WHAT NEEDS TO BE DONE: Decide whether each statement below agrees with the forum thread on hardhack/ironwood, answering yes or no and quoting the exact words from the thread that settle it. 1. rideau splits every ironwood round before burning it. 2. rideau says ironwood dries well in the round. 3. Thistle says the Hickories show their usual yellow gold color this fall.

Top of TEXT SECTION

# Hardhack/Ironwood



## thewoodlands (Oct 17, 2012)

The oldtimers in this area call it hardhack, grabbed this tonight. The circumference of the biggest round  is 26.7035.

This will be split then stacked with the Oak, I will be making my way back up to grab more that are topped off or blown over.

zap


----------



## Thistle (Oct 17, 2012)

Yup around 8"-9" diameter/40' tall  is getting close to max size for them considering they're an understory plant.Biggest ones I see regulary around here are 5"-7" & a bit shorter.State record is just 12" diameter,I've heard of a few ancient ones in northern MI & WI that were almost 18",but they tend to be mostly hollow after that long...


----------



## thewoodlands (Oct 17, 2012)

Thistle said:


> Yup around 8"-9" diameter/40' tall is getting close to max size for them considering they're an understory plant.Biggest ones I see regulary around here are 5"-7" & a bit shorter.State record is just 12" diameter,I've heard of a few ancient ones in northern MI & WI that were almost 18",but they tend to be mostly hollow after that long...


How small do you go before you just leave it in rounds and not split?

zap


----------



## Gary_602z (Oct 17, 2012)

Thistle hit it right on the head! 6-8" diameter is what we get around here.

Gary


----------



## thewoodlands (Oct 17, 2012)

Gary_602z said:


> Thistle hit it right on the head! 6-8" diameter is what we get around here.
> 
> Gary


Gary, I think the biggest Ironwood we have is 34 inches in circumference.

zap


----------



## Thistle (Oct 17, 2012)

zap said:


> How small do you go before you just leave it in rounds and not split?
> 
> zap


  If its extra dry when I find it & cut it,I leave most whole up to 5" -6". A handful that size get split in half for variety & especially when they're damp or have extra thick bark like Bur Oak. I still like keeping a few more 7"--8" whole for when I'm gone several hours or those extra cold days/nights.


----------



## Thistle (Oct 17, 2012)

Most of the White Oaks around here arent as brilliant with their fall color because of the drought,the Hickories are a dull yellowish brown instead of usual yellow gold.But the Ironwoods seem nice as usual.


----------



## Shane N (Oct 17, 2012)

Where did you get that trailer? Looks nice!  I need to find a bigger one, and that one looks like the perfect size.


----------



## rideau (Oct 18, 2012)

I'm surprised 12 inch diameter is a record.  And, Zap, it looks like that ironwood you have still to cut is a good size....

I'm going to have to check the circumference of some of mine.  While many just die when they are 6-9 inches in diameter, I have quite a few that are substantially larger than that. 

 The one across from the east side of my house, just by the woodpile and adjacent to a good sized maple (read > 30 " diameter),  is about 11 1/2 inches in diameter at 5 foot height at this point.  Its lowest branch is starting to die.  It's way too close to the maple, but I couldn't cut it.  When it does go, it will heat the house well and long.  Ironwood is fabulous firewood, burns long and hot.  I don't split any ironwood rounds that will fit in my stove door.  Ironwood dries really well in the round, is usually beautiful and totally bug free.  I always keep a good amount of really clear ironwood in the house and stacked in the basement.  One good sized log in the back of my stove will burn for many, many hours.  I keep mine for really cold weather, or really bad weather (when I don't want to go out to the woodpile to haul wood).

Bottom of TEXT SECTION
Top of SUPPLIED DATA

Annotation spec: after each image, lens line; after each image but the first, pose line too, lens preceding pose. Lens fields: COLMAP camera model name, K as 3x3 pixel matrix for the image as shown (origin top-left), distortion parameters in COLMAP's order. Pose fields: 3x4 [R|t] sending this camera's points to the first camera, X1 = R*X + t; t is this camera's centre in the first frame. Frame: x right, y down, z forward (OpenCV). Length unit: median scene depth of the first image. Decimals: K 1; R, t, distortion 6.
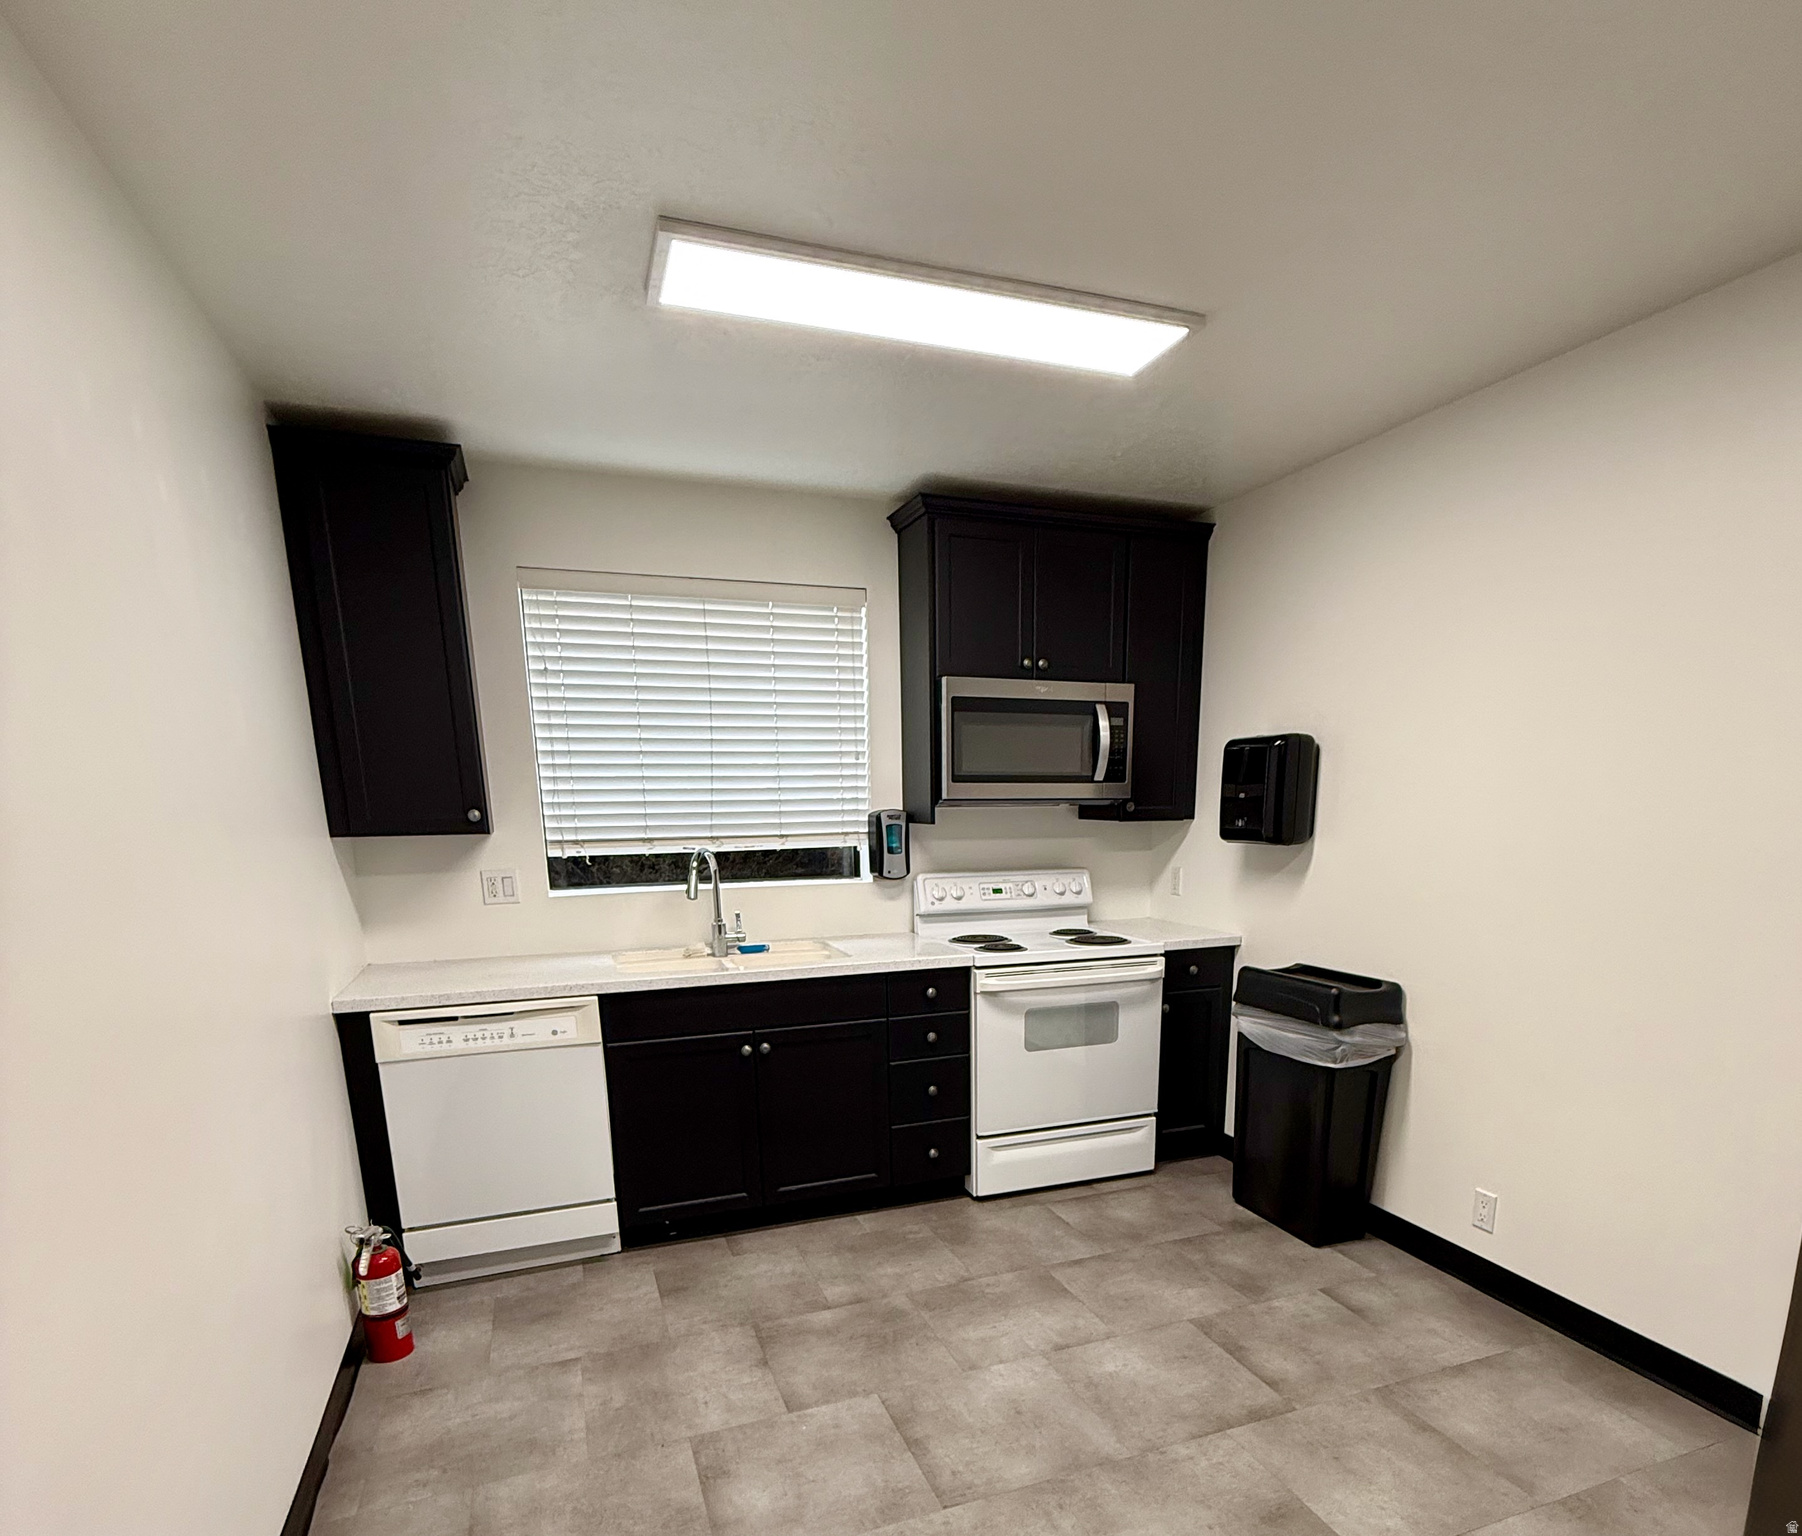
lens RADIAL K [[990.2, 0, 902.7], [0, 990.2, 771.3], [0, 0, 1]] dist [-0.002472, -0.000441]
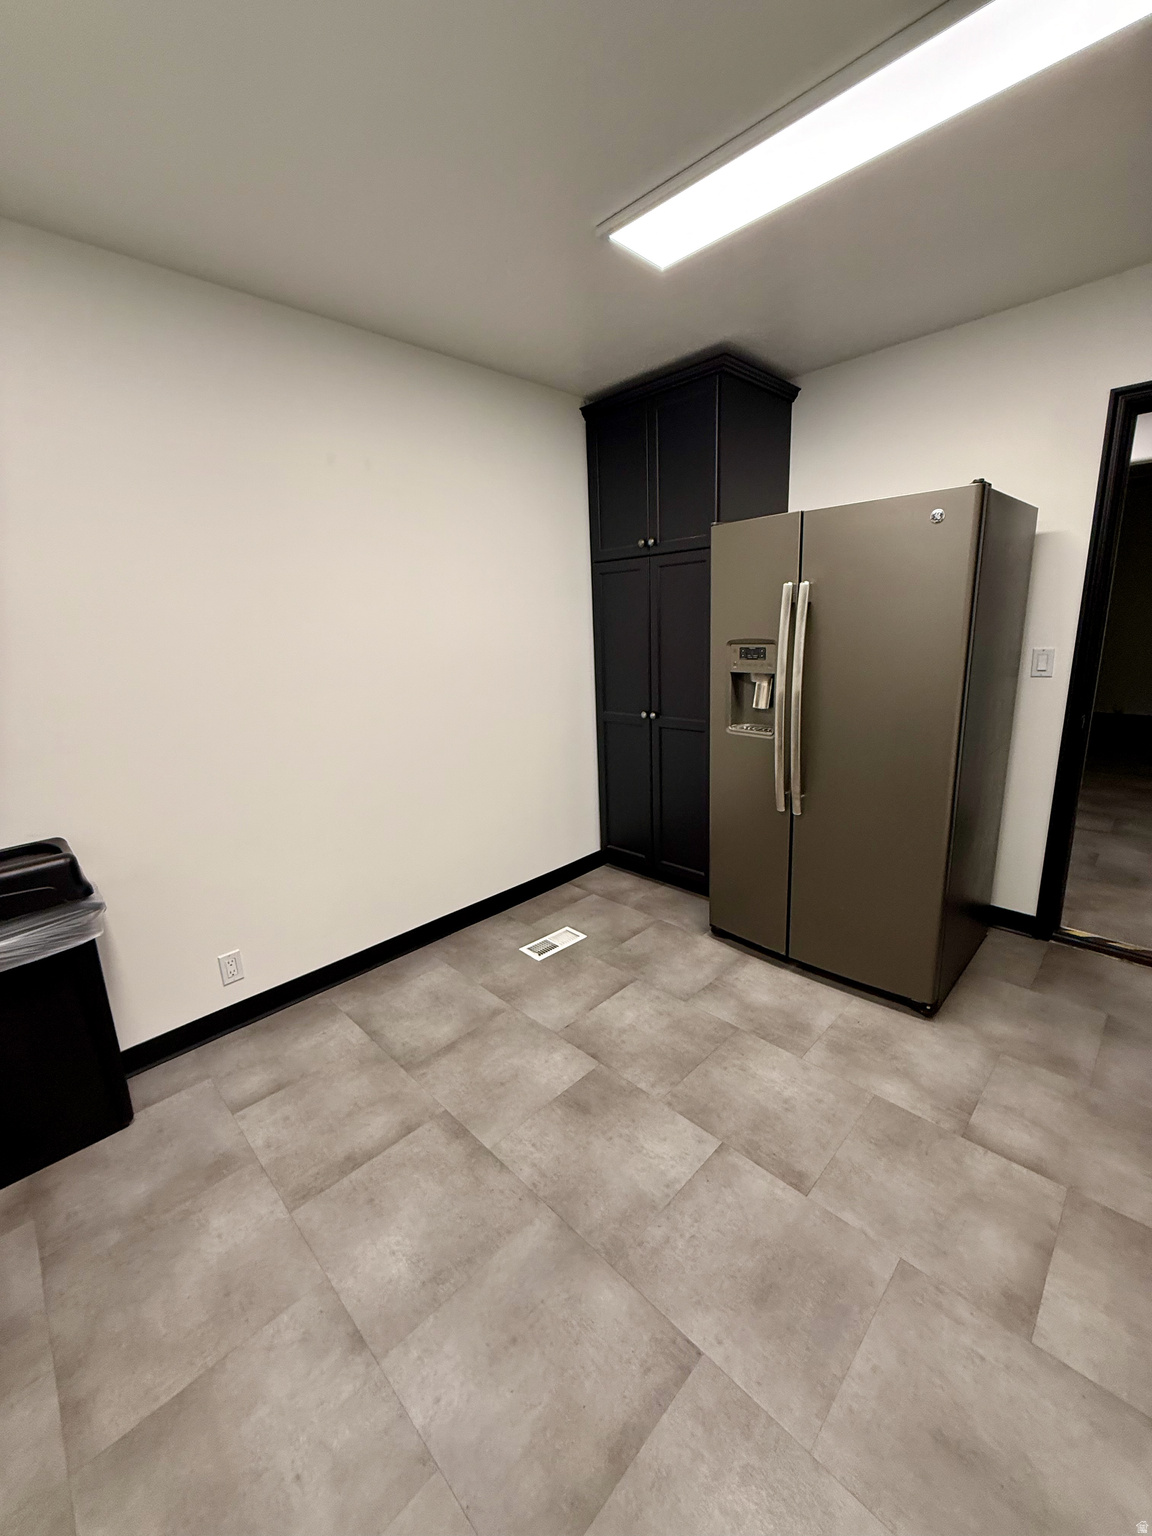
lens RADIAL K [[613.2, 0, 581.9], [0, 613.2, 765.3], [0, 0, 1]] dist [0.000200, 0.000093]
pose [[-0.420371, -0.187775, 0.887710, -0.292926], [0.026487, 0.975395, 0.218866, 0.052716], [-0.906966, 0.115518, -0.405054, 1.139980]]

Bottom of SUPPLIED DATA

SOLUTION BELOW:
1. No: "I don't split any ironwood rounds that will fit in my stove door."
2. Yes: "Ironwood dries really well in the round"
3. No: "the Hickories are a dull yellowish brown instead of usual yellow gold."